-- Task goal --
Only the text belongs in the copy: retype each record exactly as it appears.

┄┄┄┄┄┄┄┄┄┄

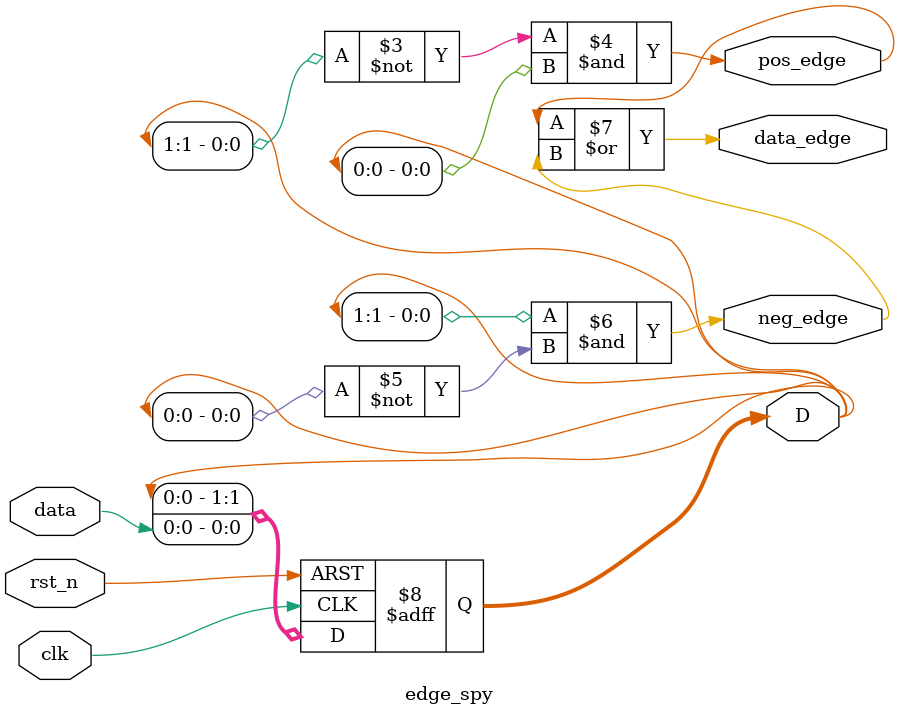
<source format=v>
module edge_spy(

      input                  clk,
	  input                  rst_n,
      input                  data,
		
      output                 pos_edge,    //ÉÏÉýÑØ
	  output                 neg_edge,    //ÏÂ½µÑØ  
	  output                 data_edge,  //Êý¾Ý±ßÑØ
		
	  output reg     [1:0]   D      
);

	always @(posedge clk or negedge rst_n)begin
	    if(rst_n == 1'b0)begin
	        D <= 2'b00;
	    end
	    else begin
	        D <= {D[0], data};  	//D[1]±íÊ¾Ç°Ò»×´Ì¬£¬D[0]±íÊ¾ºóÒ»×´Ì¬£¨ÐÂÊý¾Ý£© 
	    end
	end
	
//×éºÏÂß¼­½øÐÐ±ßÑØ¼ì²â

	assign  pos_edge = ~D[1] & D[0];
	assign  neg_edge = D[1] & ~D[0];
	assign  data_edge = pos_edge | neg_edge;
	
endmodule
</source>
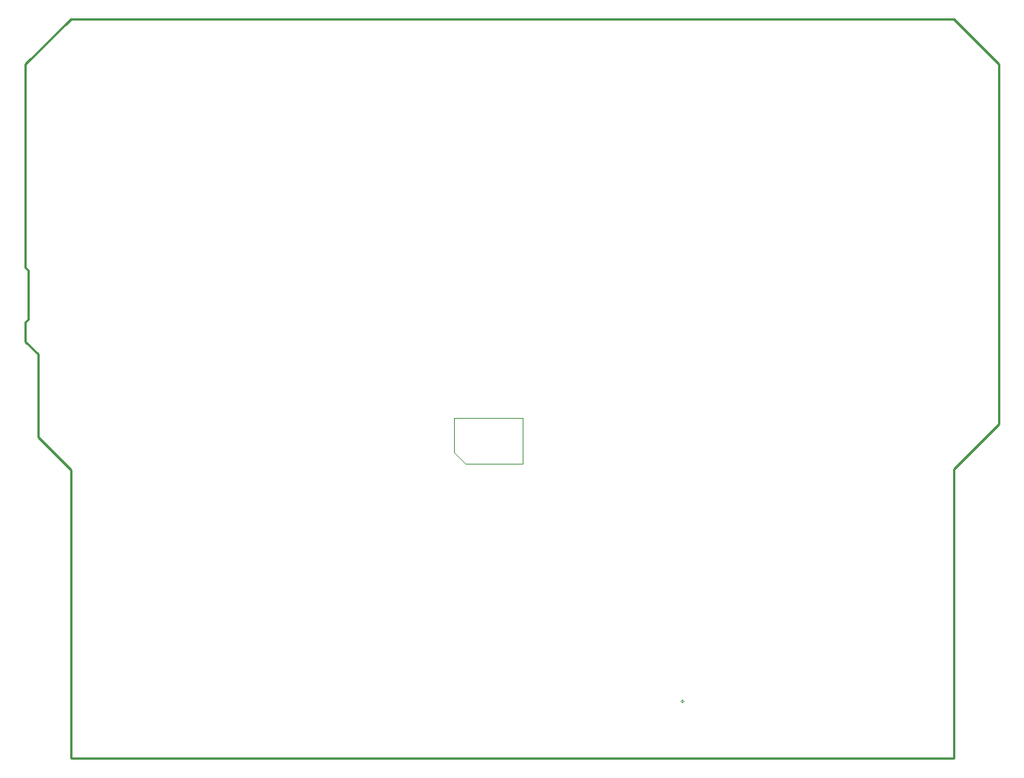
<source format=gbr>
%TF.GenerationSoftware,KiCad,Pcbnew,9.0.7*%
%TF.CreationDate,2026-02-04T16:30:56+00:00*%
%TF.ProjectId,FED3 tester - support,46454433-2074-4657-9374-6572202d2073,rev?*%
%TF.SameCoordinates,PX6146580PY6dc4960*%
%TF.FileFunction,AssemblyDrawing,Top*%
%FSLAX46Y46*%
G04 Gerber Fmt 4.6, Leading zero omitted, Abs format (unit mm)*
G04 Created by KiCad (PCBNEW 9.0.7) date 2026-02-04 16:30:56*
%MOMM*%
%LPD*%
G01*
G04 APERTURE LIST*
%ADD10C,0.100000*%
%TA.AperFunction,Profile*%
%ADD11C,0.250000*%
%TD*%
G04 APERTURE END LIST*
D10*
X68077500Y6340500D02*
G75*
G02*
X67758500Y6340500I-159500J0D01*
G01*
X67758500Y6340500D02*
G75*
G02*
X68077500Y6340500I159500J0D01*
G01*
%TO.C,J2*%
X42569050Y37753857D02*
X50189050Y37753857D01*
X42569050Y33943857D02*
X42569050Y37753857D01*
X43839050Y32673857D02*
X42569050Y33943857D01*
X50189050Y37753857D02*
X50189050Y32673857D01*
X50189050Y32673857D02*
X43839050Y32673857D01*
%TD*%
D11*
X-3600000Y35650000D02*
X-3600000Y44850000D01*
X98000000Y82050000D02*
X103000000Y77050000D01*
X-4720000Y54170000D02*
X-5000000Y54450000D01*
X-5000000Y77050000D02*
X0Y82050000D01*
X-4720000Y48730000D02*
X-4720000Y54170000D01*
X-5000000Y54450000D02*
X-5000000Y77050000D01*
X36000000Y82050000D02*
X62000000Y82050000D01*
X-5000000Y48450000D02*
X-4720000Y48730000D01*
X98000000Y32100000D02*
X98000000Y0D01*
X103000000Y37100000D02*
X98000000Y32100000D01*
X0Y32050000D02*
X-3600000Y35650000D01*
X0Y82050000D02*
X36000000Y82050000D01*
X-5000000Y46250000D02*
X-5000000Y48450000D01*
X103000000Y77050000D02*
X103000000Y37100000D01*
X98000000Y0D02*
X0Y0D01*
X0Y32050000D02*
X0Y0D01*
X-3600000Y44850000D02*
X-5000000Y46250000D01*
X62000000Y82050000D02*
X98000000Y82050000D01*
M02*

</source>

┄┄┄┄┄┄┄┄┄┄

-- Result of this task --
<source format=v>
module edge_spy(

      input                  clk,
	  input                  rst_n,
      input                  data,
		
      output                 pos_edge,    //ÉÏÉýÑØ
	  output                 neg_edge,    //ÏÂ½µÑØ  
	  output                 data_edge,  //Êý¾Ý±ßÑØ
		
	  output reg     [1:0]   D      
);

	always @(posedge clk or negedge rst_n)begin
	    if(rst_n == 1'b0)begin
	        D <= 2'b00;
	    end
	    else begin
	        D <= {D[0], data};  	//D[1]±íÊ¾Ç°Ò»×´Ì¬£¬D[0]±íÊ¾ºóÒ»×´Ì¬£¨ÐÂÊý¾Ý£© 
	    end
	end
	
//×éºÏÂß¼­½øÐÐ±ßÑØ¼ì²â

	assign  pos_edge = ~D[1] & D[0];
	assign  neg_edge = D[1] & ~D[0];
	assign  data_edge = pos_edge | neg_edge;
	
endmodule
</source>
<source format=gbr>
%TF.GenerationSoftware,KiCad,Pcbnew,9.0.7*%
%TF.CreationDate,2026-02-04T16:30:56+00:00*%
%TF.ProjectId,FED3 tester - support,46454433-2074-4657-9374-6572202d2073,rev?*%
%TF.SameCoordinates,PX6146580PY6dc4960*%
%TF.FileFunction,AssemblyDrawing,Top*%
%FSLAX46Y46*%
G04 Gerber Fmt 4.6, Leading zero omitted, Abs format (unit mm)*
G04 Created by KiCad (PCBNEW 9.0.7) date 2026-02-04 16:30:56*
%MOMM*%
%LPD*%
G01*
G04 APERTURE LIST*
%ADD10C,0.100000*%
%TA.AperFunction,Profile*%
%ADD11C,0.250000*%
%TD*%
G04 APERTURE END LIST*
D10*
X68077500Y6340500D02*
G75*
G02*
X67758500Y6340500I-159500J0D01*
G01*
X67758500Y6340500D02*
G75*
G02*
X68077500Y6340500I159500J0D01*
G01*
%TO.C,J2*%
X42569050Y37753857D02*
X50189050Y37753857D01*
X42569050Y33943857D02*
X42569050Y37753857D01*
X43839050Y32673857D02*
X42569050Y33943857D01*
X50189050Y37753857D02*
X50189050Y32673857D01*
X50189050Y32673857D02*
X43839050Y32673857D01*
%TD*%
D11*
X-3600000Y35650000D02*
X-3600000Y44850000D01*
X98000000Y82050000D02*
X103000000Y77050000D01*
X-4720000Y54170000D02*
X-5000000Y54450000D01*
X-5000000Y77050000D02*
X0Y82050000D01*
X-4720000Y48730000D02*
X-4720000Y54170000D01*
X-5000000Y54450000D02*
X-5000000Y77050000D01*
X36000000Y82050000D02*
X62000000Y82050000D01*
X-5000000Y48450000D02*
X-4720000Y48730000D01*
X98000000Y32100000D02*
X98000000Y0D01*
X103000000Y37100000D02*
X98000000Y32100000D01*
X0Y32050000D02*
X-3600000Y35650000D01*
X0Y82050000D02*
X36000000Y82050000D01*
X-5000000Y46250000D02*
X-5000000Y48450000D01*
X103000000Y77050000D02*
X103000000Y37100000D01*
X98000000Y0D02*
X0Y0D01*
X0Y32050000D02*
X0Y0D01*
X-3600000Y44850000D02*
X-5000000Y46250000D01*
X62000000Y82050000D02*
X98000000Y82050000D01*
M02*

</source>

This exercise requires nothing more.